Does alternative medicine work?

By Philippe Djegal - email
Posted by Ellen Krafve - email

TYLER, TX (KLTV) - It has been 10 years and an investment of more than $2.5 billion. Yet there still is no definitive answer as to whether or not alternative medication works. That's according to the National Center for Complementary and Alternative Medicine.

To some, it's a myth...that holistic medication, which views the body, mind and spirit as equally important to treatment works. But, medical director of Quantum Healing Institute in Tyler, Dr. Pieter de Wet says that's not true.

"There's a huge body of scientific evidence in alternative medicine that most people are not aware of," said Dr. Pieter de Wet.

And, the doctor says there needs to be more research.

"It's a tiny fraction," said Dr.

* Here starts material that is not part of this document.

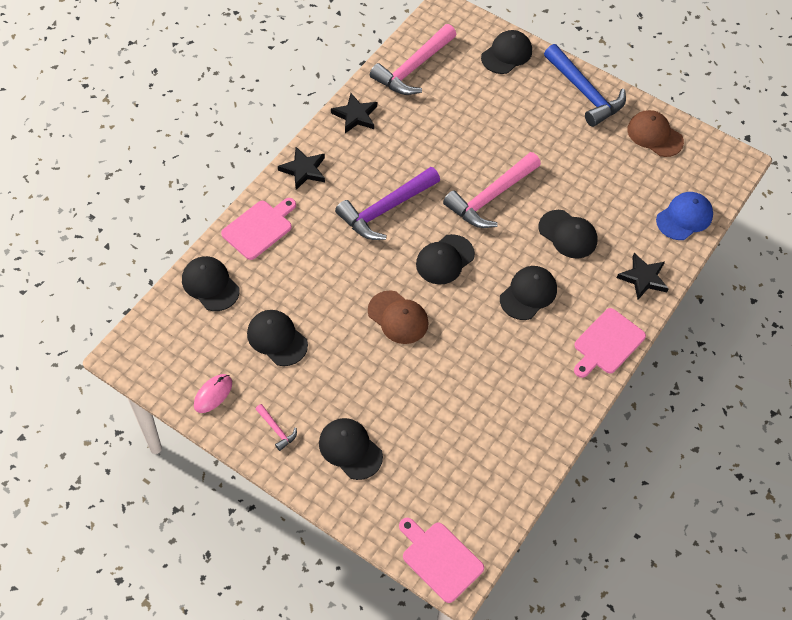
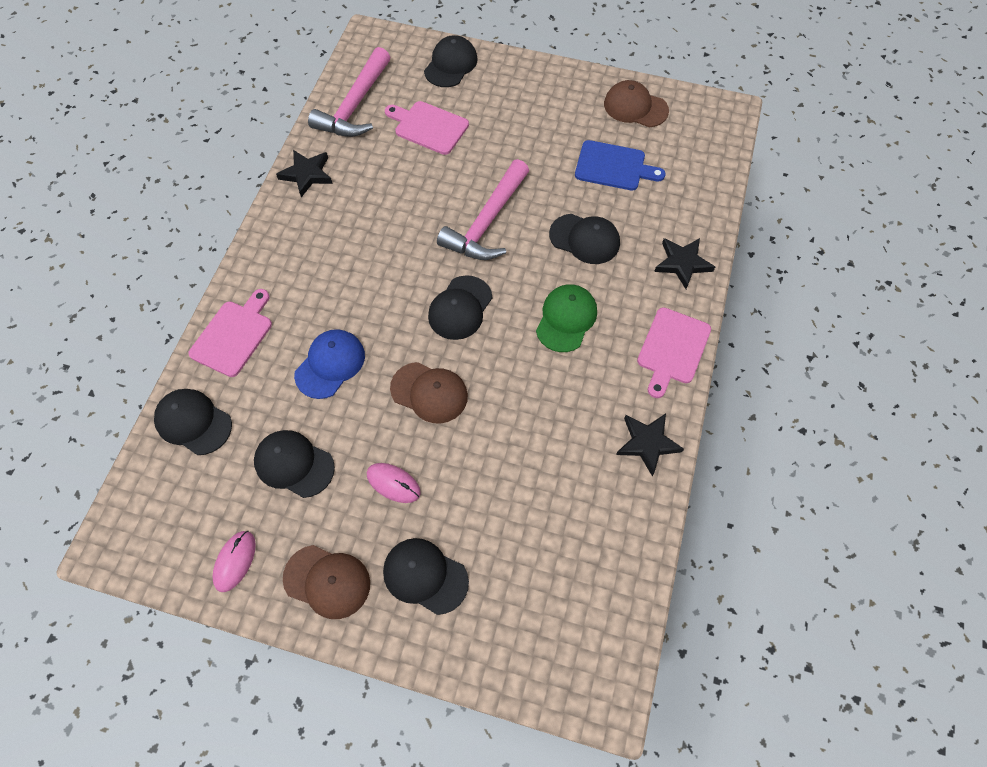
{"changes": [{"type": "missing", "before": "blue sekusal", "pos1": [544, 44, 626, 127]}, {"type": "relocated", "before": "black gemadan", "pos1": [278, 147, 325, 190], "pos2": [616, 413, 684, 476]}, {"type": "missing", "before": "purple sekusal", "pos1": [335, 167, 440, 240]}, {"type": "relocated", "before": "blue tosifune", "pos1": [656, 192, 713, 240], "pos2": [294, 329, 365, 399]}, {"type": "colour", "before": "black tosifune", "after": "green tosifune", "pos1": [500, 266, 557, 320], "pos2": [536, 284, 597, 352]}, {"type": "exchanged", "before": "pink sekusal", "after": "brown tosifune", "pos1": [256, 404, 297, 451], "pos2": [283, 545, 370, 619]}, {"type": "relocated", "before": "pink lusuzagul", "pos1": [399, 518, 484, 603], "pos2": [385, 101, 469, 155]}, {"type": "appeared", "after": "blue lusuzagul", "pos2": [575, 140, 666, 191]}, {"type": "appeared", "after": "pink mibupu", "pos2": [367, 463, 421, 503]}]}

Pieter de Wet. "$2.5 billion over 10 years is less than five percent of the NIH budget."

Vanessa Hunter says holistic medicine makes her feel like she's receiving the "care" in healthcare.

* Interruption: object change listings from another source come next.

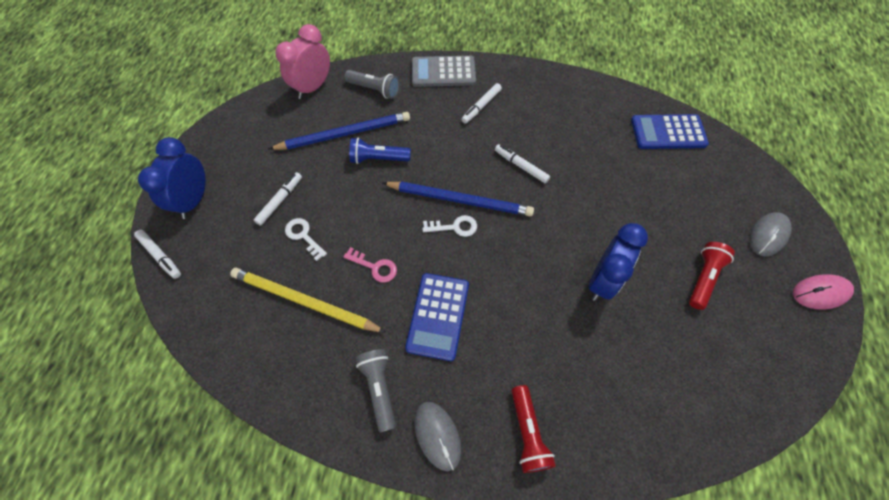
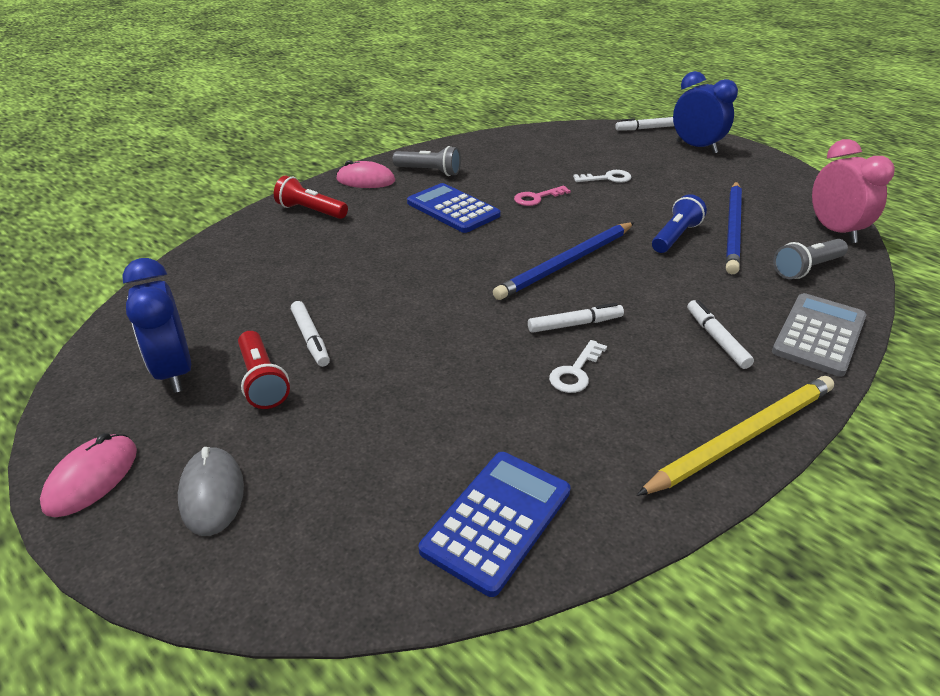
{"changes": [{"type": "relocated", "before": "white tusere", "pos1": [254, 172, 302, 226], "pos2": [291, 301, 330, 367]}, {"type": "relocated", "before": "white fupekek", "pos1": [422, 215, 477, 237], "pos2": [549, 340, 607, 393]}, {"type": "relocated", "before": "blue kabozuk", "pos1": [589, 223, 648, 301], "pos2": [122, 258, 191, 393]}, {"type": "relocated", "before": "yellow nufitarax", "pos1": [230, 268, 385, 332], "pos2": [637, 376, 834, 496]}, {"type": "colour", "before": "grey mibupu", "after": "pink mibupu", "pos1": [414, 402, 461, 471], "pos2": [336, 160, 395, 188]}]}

"It seemed like for every scenario that you presented to a physician, it was easier to write a prescription and send you on your way than to really get down to the cause of the problem and get that resolved," said Hunter.

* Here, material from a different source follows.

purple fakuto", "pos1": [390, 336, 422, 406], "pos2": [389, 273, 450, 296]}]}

Alternative forms of meds like distance healing by prayer, are fueling criticism from some health officials saying there is no scientific evidence to support it works. But, professor in family medicine, Dr. Richard Viken, says healing by prayer isn't out of the realm of possibility.

"I come from a very fundamental Christian background, and if you wanna ask me, 'Do I think prayer heals certain ailments' - sure, I do," said Viken. "I mean, it doesn't necessarily cure them, but it can heal by all means."

Meditation, herbal supplements and acupuncture are among the most popular forms of alternative medication.

"Over 40 percent of people in America are using alternative medicine on a regular basis," said Dr. Pieter de Wet.

But, does alternative medicine work? Until the FDA approves any of these forms of medication the official answer is no.

Determining whether or not someone fits the criteria for alternative medication is subjective. Pain, memory and fatigue are symptoms that people tolerate differently. Doctors tell us the best bet is to consider alternative medication as complimentary to traditional meds - especially in life or death situations.